The boys and girls homes are for kids 11 to 17 years old, and the couples frequently combine activities between the two. Friday night is typically reserved for pizza and game night, while the Blairs and Daltons have been able to find companionship in an unfamiliar place.
Both couples have integrated their families with foster children and they interact daily as if one family, but it was not a simple task in the beginning.
The Blairs have two adult boys, but their 10- and 15-year-old girls have been able to fit in seamlessly. For the Daltons, however, it was a bit more tricky. Moving three girls into a home with six boys was concerning. Separate living quarters eased those worries, though, and the move became much easier, despite some apprehension from some of their children.
“We knew the protocols and the paperwork side,” Autumn said. “But we didn’t know how they would behave or what would happen when they’re chasing each other around the house. It’s a learning experience, that’s for sure.”
Navigating unique family dynamics
Both families have attempted to create a big, happy family, but one of the biggest obstacles is the frequent turnover in kids.
The Blairs have housed 20 kids in two years, while the Daltons have seen six in three months. The length of stay in one location for Abbott House children is around one year. Each scenario differs depending on the situation and needs of a child.
Although the foster parents attempt to stay in contact with girls who age out of the foster care system, watching kids leave just as they become comfortable in the house is the most difficult part of the program for them.
“It was a little rough, because we felt connected to the one we left,” Charlie said. “We felt connected with him, starting to get to know him and he was just starting to get to know us. It was a little rough the first time to know that he was going, but we know he’s getting the treatment he needs now.”
There is also a necessary understanding that most kids who come to stay would rather be somewhere else, whether it be with their birth parents or a relative. So, when kids move on, parents are sad to see them go, but also happy the kids are moving to a suitable place.
Parents also must balance imparting their beliefs and values upon their own children while simultaneously serving as parents for foster children who already have their own beliefs or have no beliefs, but limited time to learn them when bouncing from home to home.
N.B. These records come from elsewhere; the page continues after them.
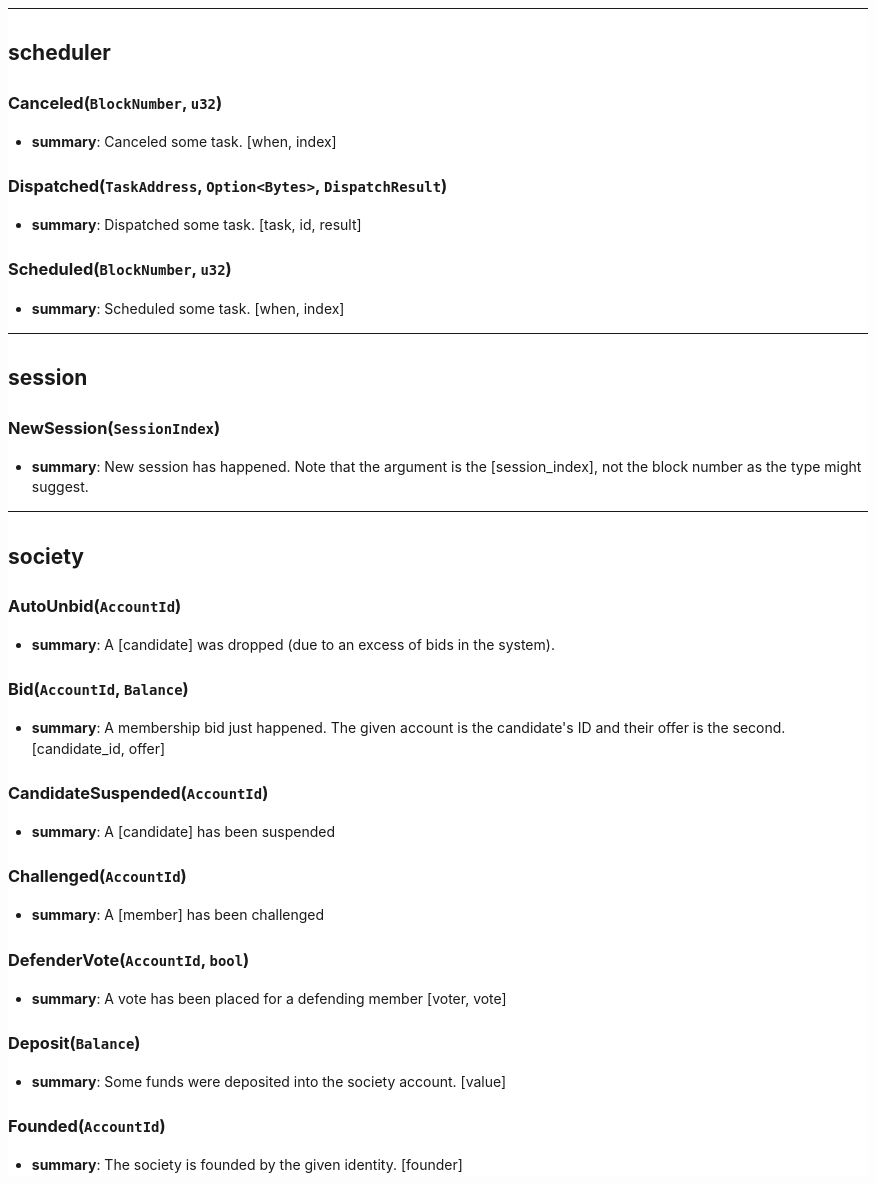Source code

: ___


## scheduler
 
### Canceled(`BlockNumber`, `u32`)
- **summary**:   Canceled some task. \[when, index\] 
 
### Dispatched(`TaskAddress`, `Option<Bytes>`, `DispatchResult`)
- **summary**:   Dispatched some task. \[task, id, result\] 
 
### Scheduled(`BlockNumber`, `u32`)
- **summary**:   Scheduled some task. \[when, index\] 

___


## session
 
### NewSession(`SessionIndex`)
- **summary**:   New session has happened. Note that the argument is the \[session_index\], not the block number as the type might suggest. 

___


## society
 
### AutoUnbid(`AccountId`)
- **summary**:   A \[candidate\] was dropped (due to an excess of bids in the system). 
 
### Bid(`AccountId`, `Balance`)
- **summary**:   A membership bid just happened. The given account is the candidate's ID and their offer is the second. \[candidate_id, offer\] 
 
### CandidateSuspended(`AccountId`)
- **summary**:   A \[candidate\] has been suspended 
 
### Challenged(`AccountId`)
- **summary**:   A \[member\] has been challenged 
 
### DefenderVote(`AccountId`, `bool`)
- **summary**:   A vote has been placed for a defending member \[voter, vote\] 
 
### Deposit(`Balance`)
- **summary**:   Some funds were deposited into the society account. \[value\] 
 
### Founded(`AccountId`)
- **summary**:   The society is founded by the given identity. \[founder\]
“A lot of times there’s not much foundation at all,” Roger said. “In a short time, you try to stabilize some kind of foundation for the long haul. A lot of times you don’t get much of that done before you move on and go somewhere else. You just try to lay blocks to stabilize their lives, but it’s really difficult. Sometimes everything just collapses down and doesn’t last.”
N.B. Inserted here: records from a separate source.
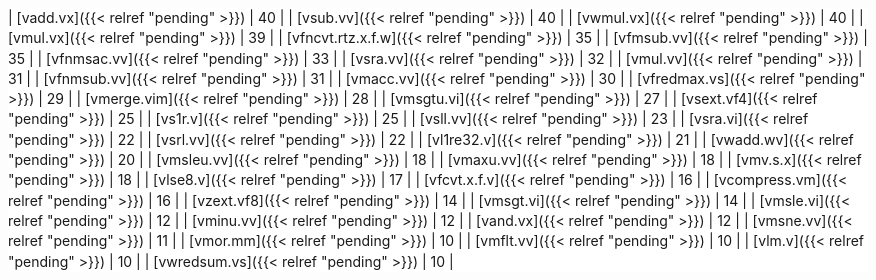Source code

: | [vadd.vx]({{< relref "pending" >}}) | 40 |
| [vsub.vv]({{< relref "pending" >}}) | 40 |
| [vwmul.vx]({{< relref "pending" >}}) | 40 |
| [vmul.vx]({{< relref "pending" >}}) | 39 |
| [vfncvt.rtz.x.f.w]({{< relref "pending" >}}) | 35 |
| [vfmsub.vv]({{< relref "pending" >}}) | 35 |
| [vfnmsac.vv]({{< relref "pending" >}}) | 33 |
| [vsra.vv]({{< relref "pending" >}}) | 32 |
| [vmul.vv]({{< relref "pending" >}}) | 31 |
| [vfnmsub.vv]({{< relref "pending" >}}) | 31 |
| [vmacc.vv]({{< relref "pending" >}}) | 30 |
| [vfredmax.vs]({{< relref "pending" >}}) | 29 |
| [vmerge.vim]({{< relref "pending" >}}) | 28 |
| [vmsgtu.vi]({{< relref "pending" >}}) | 27 |
| [vsext.vf4]({{< relref "pending" >}}) | 25 |
| [vs1r.v]({{< relref "pending" >}}) | 25 |
| [vsll.vv]({{< relref "pending" >}}) | 23 |
| [vsra.vi]({{< relref "pending" >}}) | 22 |
| [vsrl.vv]({{< relref "pending" >}}) | 22 |
| [vl1re32.v]({{< relref "pending" >}}) | 21 |
| [vwadd.wv]({{< relref "pending" >}}) | 20 |
| [vmsleu.vv]({{< relref "pending" >}}) | 18 |
| [vmaxu.vv]({{< relref "pending" >}}) | 18 |
| [vmv.s.x]({{< relref "pending" >}}) | 18 |
| [vlse8.v]({{< relref "pending" >}}) | 17 |
| [vfcvt.x.f.v]({{< relref "pending" >}}) | 16 |
| [vcompress.vm]({{< relref "pending" >}}) | 16 |
| [vzext.vf8]({{< relref "pending" >}}) | 14 |
| [vmsgt.vi]({{< relref "pending" >}}) | 14 |
| [vmsle.vi]({{< relref "pending" >}}) | 12 |
| [vminu.vv]({{< relref "pending" >}}) | 12 |
| [vand.vx]({{< relref "pending" >}}) | 12 |
| [vmsne.vv]({{< relref "pending" >}}) | 11 |
| [vmor.mm]({{< relref "pending" >}}) | 10 |
| [vmflt.vv]({{< relref "pending" >}}) | 10 |
| [vlm.v]({{< relref "pending" >}}) | 10 |
| [vwredsum.vs]({{< relref "pending" >}}) | 10 |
Now immersed in their new lives 850 miles from home, both families feel the decision to uproot their lives was correct.
At one point prior to moving, Autumn broached the idea of having more children, but Charlie declined. He had been involved in helping coach youth football for years and longed for a boy. Currently, he has five boys and gets to watch one of them play middle school football, while Autumn was thrilled to be able to purchase a “football mom” T-shirt.
“It’s been exactly what we expected,” Charlie said. “It’s been a little rough, but it’s been a little fun and it’s definitely been rewarding.”
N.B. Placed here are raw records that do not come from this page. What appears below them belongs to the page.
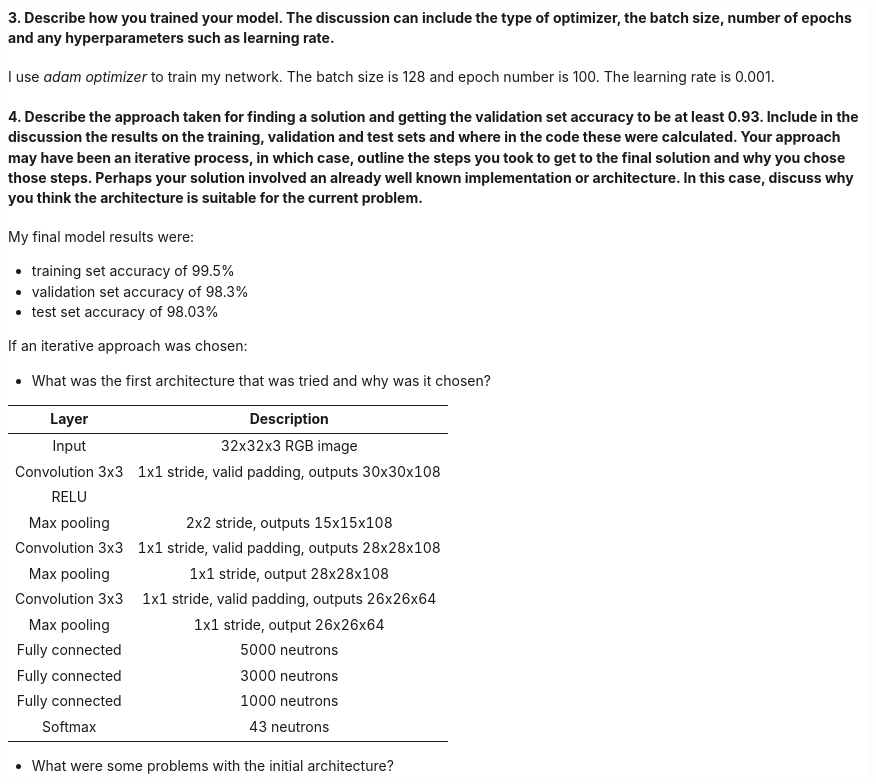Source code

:  


#### 3. Describe how you trained your model. The discussion can include the type of optimizer, the batch size, number of epochs and any hyperparameters such as learning rate.

I use *adam optimizer* to train my network. The batch size is 128 and epoch number is 100. The learning rate is 0.001.

#### 4. Describe the approach taken for finding a solution and getting the validation set accuracy to be at least 0.93. Include in the discussion the results on the training, validation and test sets and where in the code these were calculated. Your approach may have been an iterative process, in which case, outline the steps you took to get to the final solution and why you chose those steps. Perhaps your solution involved an already well known implementation or architecture. In this case, discuss why you think the architecture is suitable for the current problem.

My final model results were:
* training set accuracy of 99.5%
* validation set accuracy of  98.3%
* test set accuracy of 98.03%

If an iterative approach was chosen:
* What was the first architecture that was tried and why was it chosen?

| Layer         		|     Description	        					| 
|:---------------------:|:---------------------------------------------:| 
| Input         		| 32x32x3 RGB image   							| 
| Convolution 3x3     	| 1x1 stride, valid padding, outputs 30x30x108 	|
| RELU					|												|
| Max pooling	      	| 2x2 stride,  outputs 15x15x108				|
| Convolution 3x3	    | 1x1 stride, valid padding, outputs 28x28x108
| Max pooling  |  1x1 stride, output 28x28x108      									|
| Convolution 3x3	    | 1x1 stride, valid padding, outputs 26x26x64
| Max pooling  |  1x1 stride, output 26x26x64      									|
| Fully connected		| 5000 neutrons       									|
| Fully connected		| 3000 neutrons       									|
| Fully connected		| 1000 neutrons       									|
| Softmax				| 43 neutrons       							|

* What were some problems with the initial architecture?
With the new therapeutic homes now operating in Rapid City, Brandy sometimes wonders if that was their eventual calling. But as the idea swirls in her head on occasion, the true desire is to stay in Mitchell unless she hears another calling.
Such thoughts are infrequent for Roger, however. Their kids are thriving in school, they built relationships with foster kids and friends and family in the area, so Roger is happy to be rooted in Mitchell.
“It was a huge step for me to leave (Anderson) and come here,” Roger said. “I pretty much lived there my whole life. I figured I’d miss it a lot and I haven’t. That’s been a blessing for me. … Moving is not my thing.”